Michelle Bachelet, la Haute-Commissaire aux droits humains de l’ONU, a dit craindre un « désastre » si « le Soudan revenait en arrière […] après des décennies de dictature ».

Le secrétaire général de l’ONU Antonio Guterres a condamné le « coup d’État militaire », exhortant au respect de la « charte constitutionnelle ».  

Ce texte signé par tous les acteurs anti-Béchir en 2019 établit la feuille de route de la transition, à laquelle le général Burhane a dit être toujours engagé une fois qu’un nouveau gouvernement et un nouveau Conseil de souveraineté auront été nommés.

L’Union européenne a appelé la communauté internationale « à remettre la transition soudanaise sur les rails » et enjoint au « rétablissement des télécommunications », largement coupées dans le pays lundi.

Face à ces critiques qui s’accumulent à l’étranger, le général Burhane a donné un gage de poids : il s’est engagé à respecter les accords internationaux signés par le Soudan, l’un des quatre États arabes à avoir récemment décidé de reconnaître Israël.

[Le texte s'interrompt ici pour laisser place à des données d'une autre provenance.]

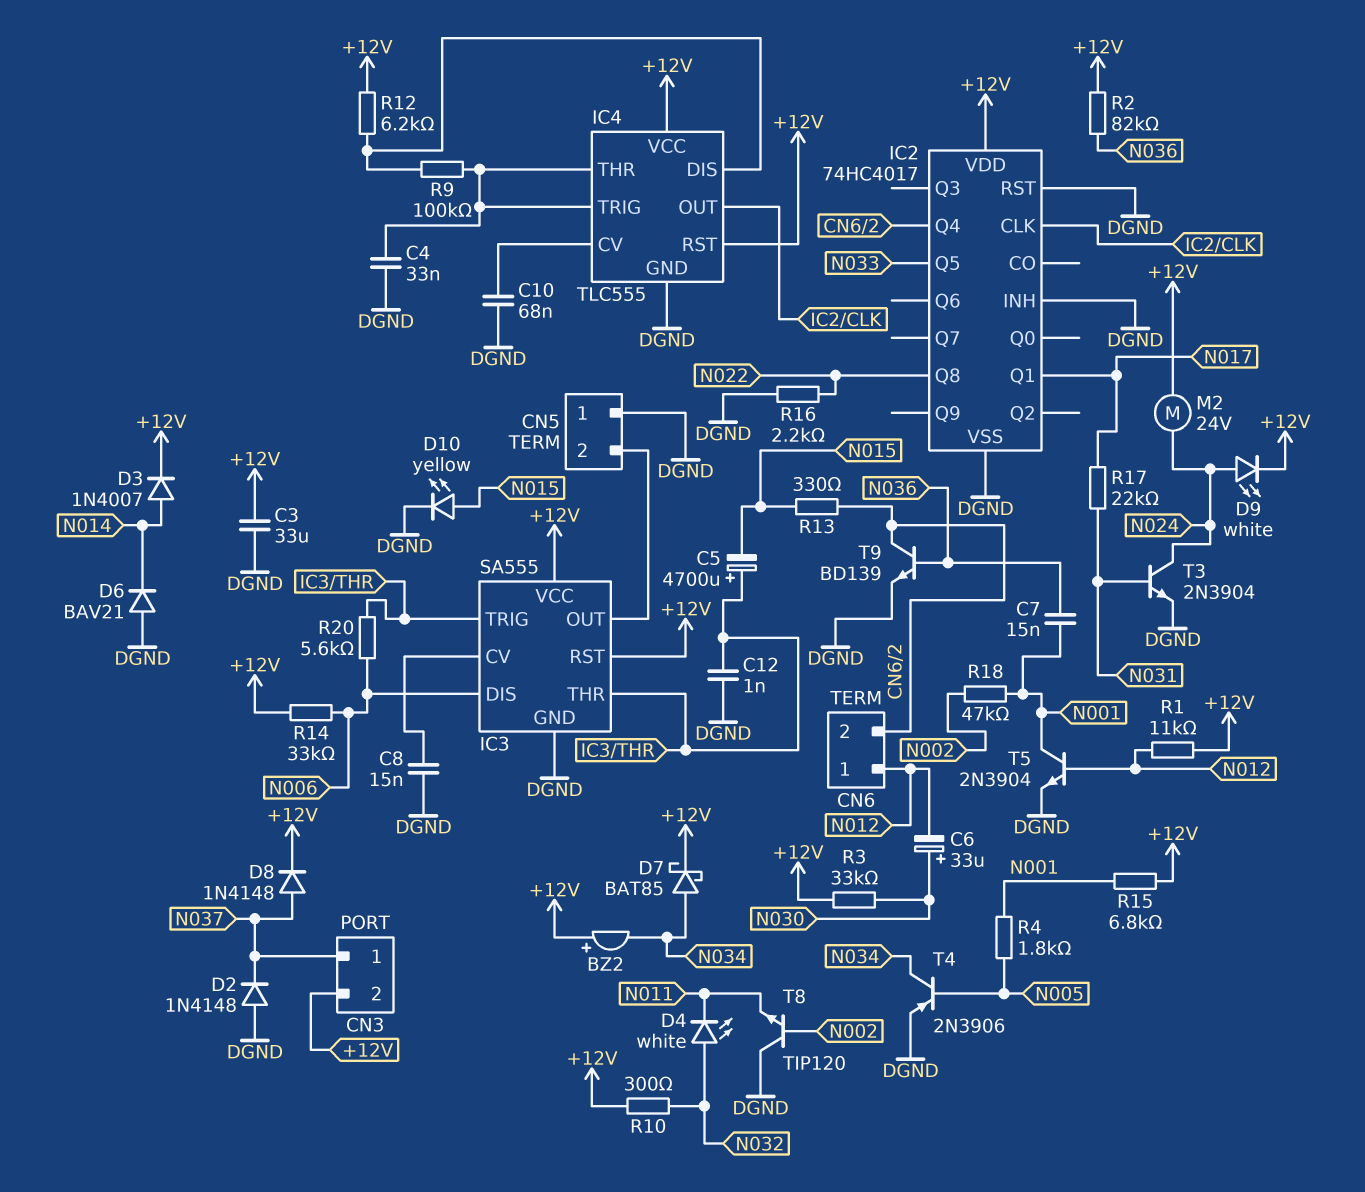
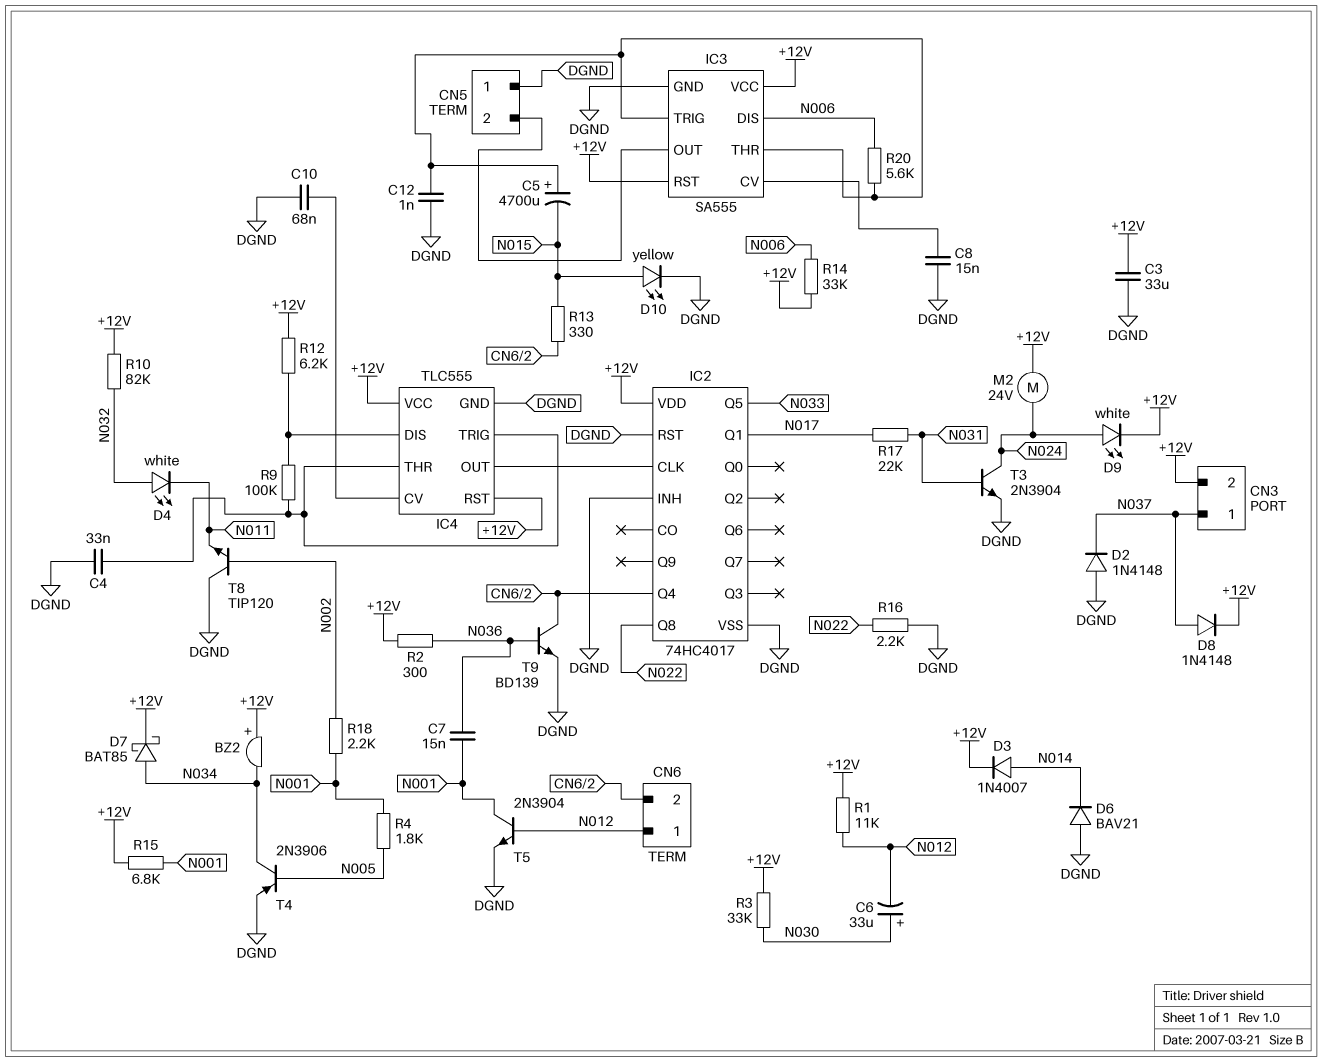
R2: 82k (+12V, N036) -> 300 (+12V, N036)
R10: 300 (+12V, N032) -> 82k (+12V, N032)
R18: 47k (N001, N002) -> 2.2k (N001, N002)

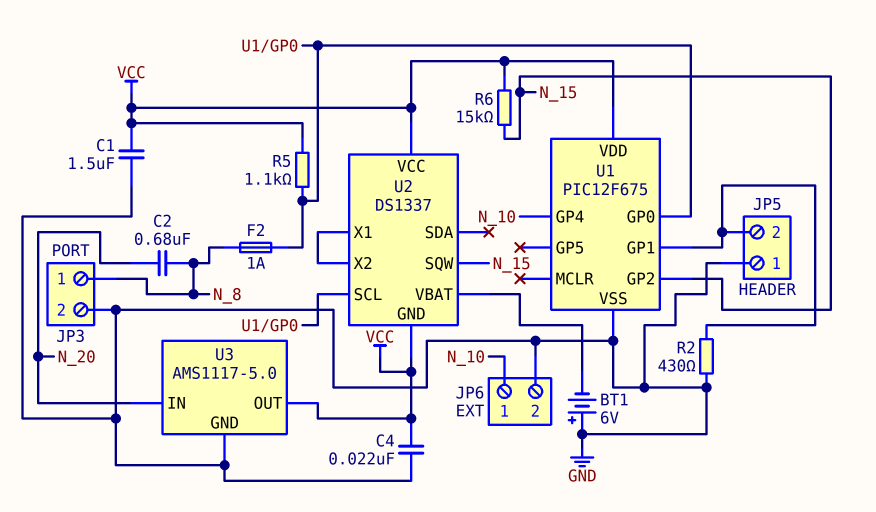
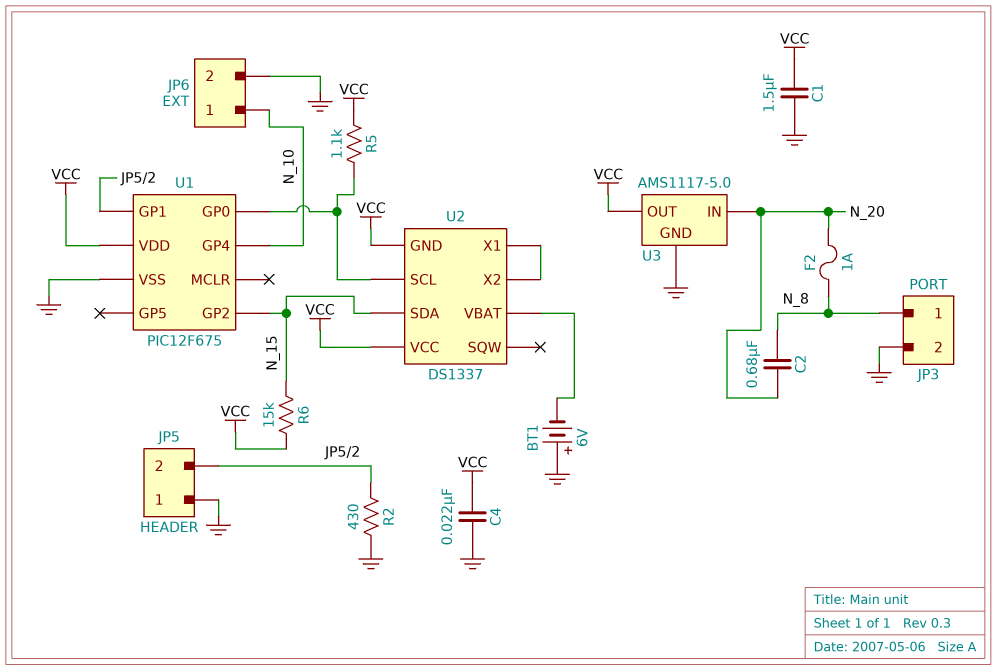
F2: 1A (N_8, U1/GP0) -> 1A (N_8, N_20)
U2 pin SDA: none -> N_15
U2 pin SQW: N_15 -> none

« On ne quittera pas la rue »

Dans les rues de Khartoum, de nombreux Soudanais fustigeaient l’armée.

« Nous refusons le régime militaire et sommes prêts à sacrifier nos vies pour la transition démocratique », a juré Haitham Mohamed, l’un d’eux, à l’AFP.

« On ne quittera pas la rue avant le retour du gouvernement civil », a affirmé Sawsan Bachir, sous des drapeaux soudanais.

La tension était montée dernièrement entre les deux camps. Le 16 octobre, des proarmées avaient planté leurs tentes devant le palais présidentiel, où siégeaient les autorités de transition.

En réponse, le 21 octobre, des procivils étaient descendus par dizaines de milliers dans les rues du pays pour, disaient-ils, « sauver » leur « révolution ».